● TEXT EXTRACT
|---|

Performance¶
Version 1.11.1.0 for version 1.11 of the CF conventions.
Memory¶
When a dataset is read using cfdm.read
, lazy loading is employed for all
data arrays, which means that no data is read into memory until the
data is required for inspection or to modify the array contents. This
maximises the number of field constructs
that may be read within a session, and makes the read operation
fast. If a subspace of data still in the file is
requested then only that subspace is read into memory. These
behaviours are inherited from the netCDF4 python package.
When an instance is copied with its copy
method, all data are
copied with a copy-on-write technique. This means
that a copy takes up very little memory, even when the original data
comprises a very large array in memory, and the copy operation is
fast.
In-place operations¶
Some methods that create new a instance have an option to perform the
operation in-place, rather than creating a new independent object. The
in-place operation can be considerably faster. These methods have the
inplace
keyword parameter, such as the squeeze
,
transpose
, insert_dimension
, compress
, and
uncompress
methods of a field construct.
For example, in one particular test, transposing the data dimensions of the field construct was ~10 times faster when done in-place, compared with creating a new independent field construct:
>>> import timeit
>>> import cfdm
>>> f = cfdm.example_field(0)
>>> print(f)
Field: specific_humidity (ncvar%q)
----------------------------------
Data : specific_humidity(latitude(5), longitude(8)) 1
Cell methods : area: mean
Dimension coords: latitude(5) = [-75.0, ..., 75.0] degrees_north
: longitude(8) = [22.5, ..., 337.5] degrees_east
: time(1) = [2019-01-01 00:00:00]
>>> min(timeit.repeat('g = f.transpose()',
... globals=globals(), number=1000))
1.2819487630004005
>>> min(timeit.repeat('f.transpose(inplace=True)',
... globals=globals(), number=1000))
0.13453567200122052

|---|

● EXTRACTED DATA

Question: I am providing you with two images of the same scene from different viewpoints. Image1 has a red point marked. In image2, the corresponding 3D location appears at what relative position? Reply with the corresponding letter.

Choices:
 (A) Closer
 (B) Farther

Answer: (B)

|---|

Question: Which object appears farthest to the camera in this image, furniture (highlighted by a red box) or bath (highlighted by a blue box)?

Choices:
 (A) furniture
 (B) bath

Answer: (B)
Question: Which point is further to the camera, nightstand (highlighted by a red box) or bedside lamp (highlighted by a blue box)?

|---|

● LIST OF TASKS
a - Return the stretch of the cfdm performance page from "In-place operations¶" through "a field construct.", copied word for word.
b - In the rows, change "camera" to "viewer" across the stretch from the line containing "Question: Which object" through the line containing "Question: Which point". Give back only those lines, with everything else left as it stands.

● ANSWERS TO THE PROBLEMS
a -
In-place operations¶
Some methods that create new a instance have an option to perform the
operation in-place, rather than creating a new independent object. The
in-place operation can be considerably faster. These methods have the
inplace
keyword parameter, such as the squeeze
,
transpose
, insert_dimension
, compress
, and
uncompress
methods of a field construct.

b -
Question: Which object appears farthest to the viewer in this image, furniture (highlighted by a red box) or bath (highlighted by a blue box)?

Choices:
 (A) furniture
 (B) bath

Answer: (B)
Question: Which point is further to the viewer, nightstand (highlighted by a red box) or bedside lamp (highlighted by a blue box)?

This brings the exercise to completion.